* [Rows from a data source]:
• • •

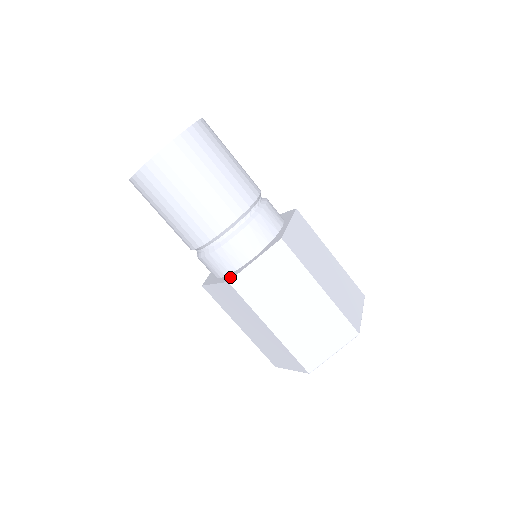
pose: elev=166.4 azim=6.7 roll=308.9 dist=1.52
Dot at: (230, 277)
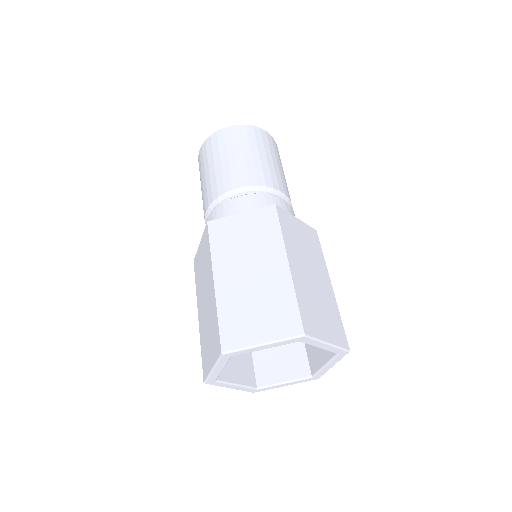
Dot at: occluded
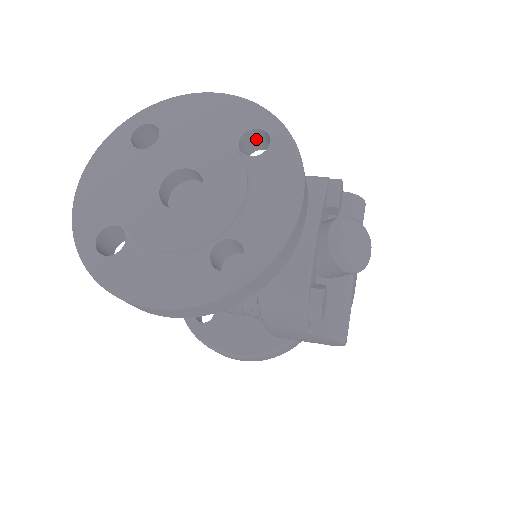
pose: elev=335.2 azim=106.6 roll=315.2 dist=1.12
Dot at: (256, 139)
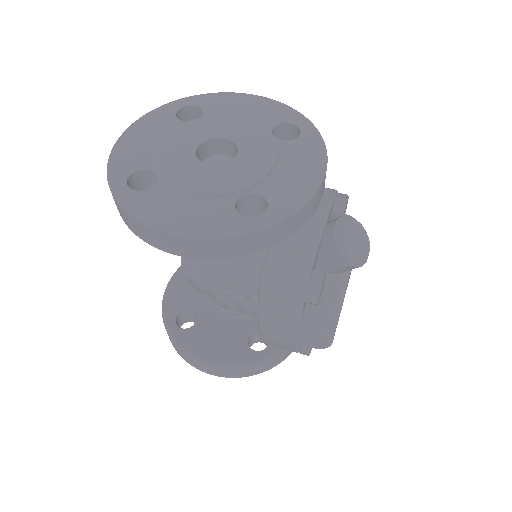
Dot at: (285, 135)
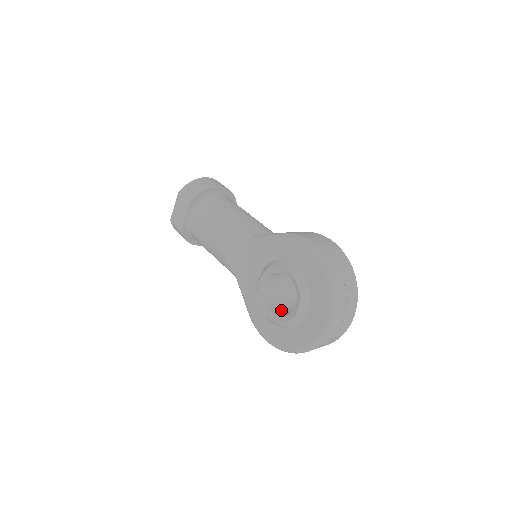
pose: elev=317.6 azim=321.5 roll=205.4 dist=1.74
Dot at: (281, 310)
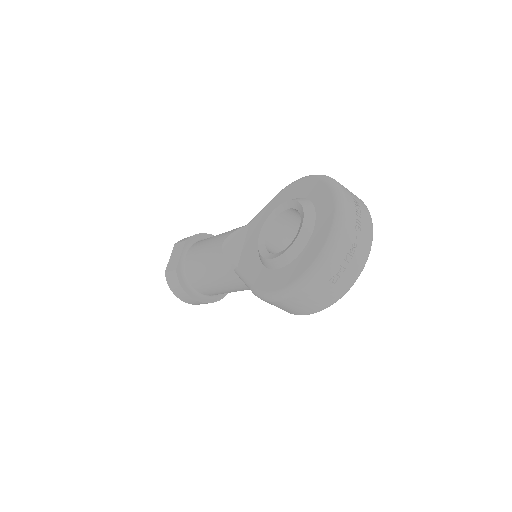
Dot at: occluded
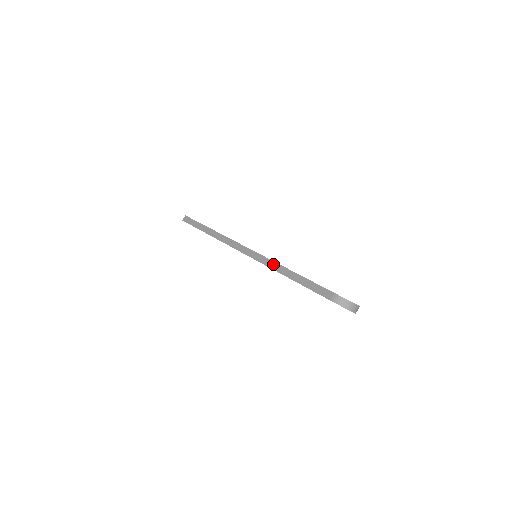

• • •

* [What to work on]: Please copy out all the rows above with each "pose" swapped for "camera", changing nothing else and omitting the pictures.

* [Reply to the exercise]:
camera: elev=166.4 azim=6.7 roll=308.9 dist=1.52
Dot at: (230, 277)
Dot at: occluded
camera: elev=335.2 azim=106.6 roll=315.2 dist=1.12
Dot at: (256, 139)
Dot at: (285, 135)
camera: elev=317.6 azim=321.5 roll=205.4 dist=1.74
Dot at: (281, 310)
Dot at: occluded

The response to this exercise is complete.